Fortunately for LSU — especially Williams — the Tigers extended the lead with a touchdown on the next drive and then a defensive stop the next series to stop any chance at a miracle comeback.

But while it was certainly the most significant defensive breakdown of the game, it was far from the ugliest.

The worst play of the game was Syracuse’s first touchdown when Dungey handed the ball off to Devin Butler, who pulled up, avoided a charging Rashard Lawrence and found receiver Ervin Phillips open in the end zone thanks to LSU nickel back Kary Vincent biting on the fake run.

"Busts," said coach Ed Orgeron of the inconsistencies on defense. "We had a man-to-man coverage and we let our man go. Sometimes we missed some tackles and missed some assignments. Nothing we can't fix."

LSU needed a strong performance from its defense this weekend after a poor showing against Mississippi State last weekend in which the Tigers allowed 465 yards in one of the worst losses in recent memory.

It got some strong performances in some spots, such as Lawrence and his five tackles, a sack and two tackles for loss.

Lawrence was questionable to contribute anything this week after not playing since the season opener two weeks ago, but coach Ed Orgeron decided the sophomore defensive end could play Thursday.

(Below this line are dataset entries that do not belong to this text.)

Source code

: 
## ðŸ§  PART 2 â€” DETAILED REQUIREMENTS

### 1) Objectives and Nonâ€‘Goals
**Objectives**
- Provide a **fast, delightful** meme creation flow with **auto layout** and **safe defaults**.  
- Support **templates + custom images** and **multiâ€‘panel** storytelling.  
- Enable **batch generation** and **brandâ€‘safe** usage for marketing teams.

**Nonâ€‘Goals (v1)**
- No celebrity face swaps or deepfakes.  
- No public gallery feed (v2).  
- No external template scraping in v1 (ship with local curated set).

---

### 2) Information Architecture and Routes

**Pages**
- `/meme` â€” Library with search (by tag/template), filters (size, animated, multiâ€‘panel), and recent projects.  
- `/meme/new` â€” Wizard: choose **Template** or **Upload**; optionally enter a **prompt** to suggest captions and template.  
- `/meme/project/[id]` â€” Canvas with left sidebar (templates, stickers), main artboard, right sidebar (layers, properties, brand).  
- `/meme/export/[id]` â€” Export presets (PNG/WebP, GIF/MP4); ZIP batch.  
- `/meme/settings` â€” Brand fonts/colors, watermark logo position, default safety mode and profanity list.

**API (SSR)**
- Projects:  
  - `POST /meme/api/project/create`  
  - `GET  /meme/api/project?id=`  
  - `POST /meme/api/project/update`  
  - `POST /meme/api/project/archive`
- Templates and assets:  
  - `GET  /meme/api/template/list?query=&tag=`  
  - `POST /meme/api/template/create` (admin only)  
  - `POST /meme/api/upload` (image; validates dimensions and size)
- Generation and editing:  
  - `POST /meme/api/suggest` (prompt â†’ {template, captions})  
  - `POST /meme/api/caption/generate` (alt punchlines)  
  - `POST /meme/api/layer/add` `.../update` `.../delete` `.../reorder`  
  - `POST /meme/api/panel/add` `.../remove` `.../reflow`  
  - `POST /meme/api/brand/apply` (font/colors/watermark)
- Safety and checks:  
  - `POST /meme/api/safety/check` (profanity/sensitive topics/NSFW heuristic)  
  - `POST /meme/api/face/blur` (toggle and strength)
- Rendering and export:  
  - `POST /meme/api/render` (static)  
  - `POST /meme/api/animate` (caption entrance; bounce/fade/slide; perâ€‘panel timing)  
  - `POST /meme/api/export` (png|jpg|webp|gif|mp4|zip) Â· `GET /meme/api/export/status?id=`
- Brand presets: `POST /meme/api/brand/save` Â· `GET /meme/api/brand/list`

Lawrence played through an ankle injury Saturday night but said it didn't hold him back. He left the game with about eight minutes left to play.

Freshman linebacker Tyler Taylor also recorded the first sack of his career Saturday, and LSU as a whole brought down the Orange eight times behind the line.

The Tigers also brought back linebacker Donnie Alexander after he was suspended for the first half of Saturday night due to a targeting call against the Bulldogs.

But the Tigers also allowed 384 yards of total offense to a team believed to be far beneath them heading into the game.

"Any time you get beat like that, you want to come out and respond," Lawrence said of rebounding from Mississippi State. "We did that. We wanted to defend Death Valley. It's not always going to be pretty. We know that. We wanted to fight and scratch and claw and we came out on top."